- [Written request] Write out every line of the records below without changing anything, but leave the pictures out of your answer.

--- Begin ---

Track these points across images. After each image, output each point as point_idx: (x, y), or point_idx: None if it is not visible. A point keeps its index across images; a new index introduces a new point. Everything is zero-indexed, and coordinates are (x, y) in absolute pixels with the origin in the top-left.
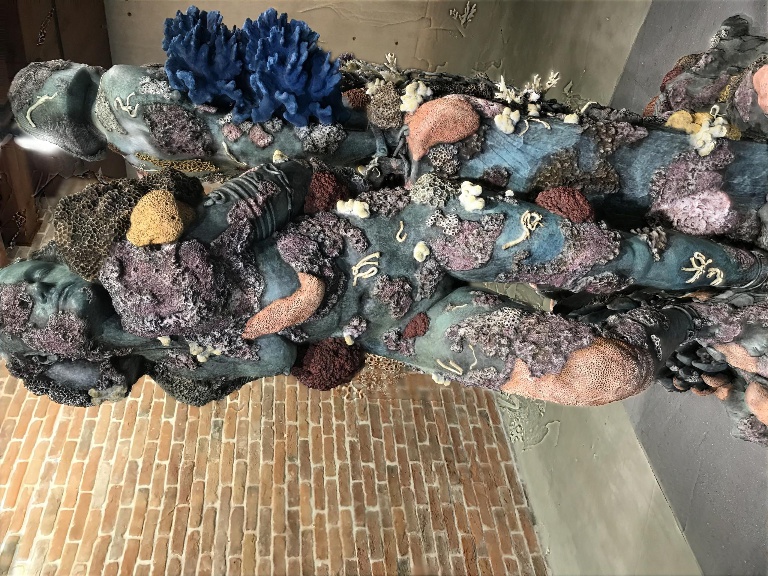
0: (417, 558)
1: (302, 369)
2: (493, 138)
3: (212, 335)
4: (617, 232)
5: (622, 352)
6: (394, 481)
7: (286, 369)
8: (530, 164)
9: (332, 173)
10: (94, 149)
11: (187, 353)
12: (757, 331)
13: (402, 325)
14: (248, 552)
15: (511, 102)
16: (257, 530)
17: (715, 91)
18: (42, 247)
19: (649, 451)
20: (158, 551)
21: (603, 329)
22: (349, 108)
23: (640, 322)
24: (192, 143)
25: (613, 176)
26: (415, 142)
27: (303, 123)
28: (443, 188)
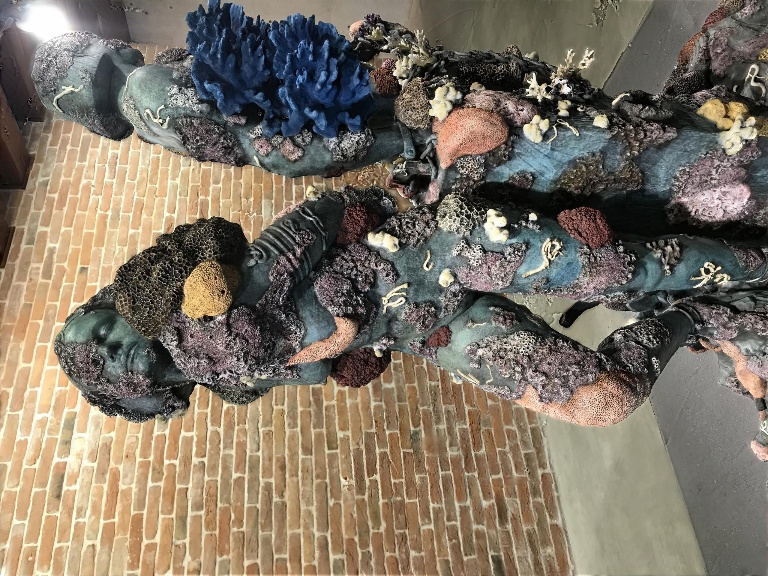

--- End ---

- [Written solution]
Track these points across images. After each image, output each point as point_idx: (x, y), or point_idx: None if it is not visible. A point keeps its index across images; a new index introduces a new point. Everything is zero-indexed, and coordinates are (x, y) in absolute pixels with the origin in the top-left.
0: (417, 558)
1: (302, 369)
2: (493, 138)
3: (212, 335)
4: (617, 232)
5: (622, 352)
6: (394, 481)
7: (286, 369)
8: (530, 164)
9: (332, 173)
10: (94, 149)
11: (187, 353)
12: (757, 331)
13: (402, 325)
14: (248, 552)
15: (511, 102)
16: (257, 530)
17: (715, 91)
18: (42, 247)
19: (649, 451)
20: (158, 551)
21: (603, 329)
22: (349, 108)
23: (640, 322)
24: (192, 143)
25: (613, 176)
26: (415, 142)
27: (303, 123)
28: (443, 188)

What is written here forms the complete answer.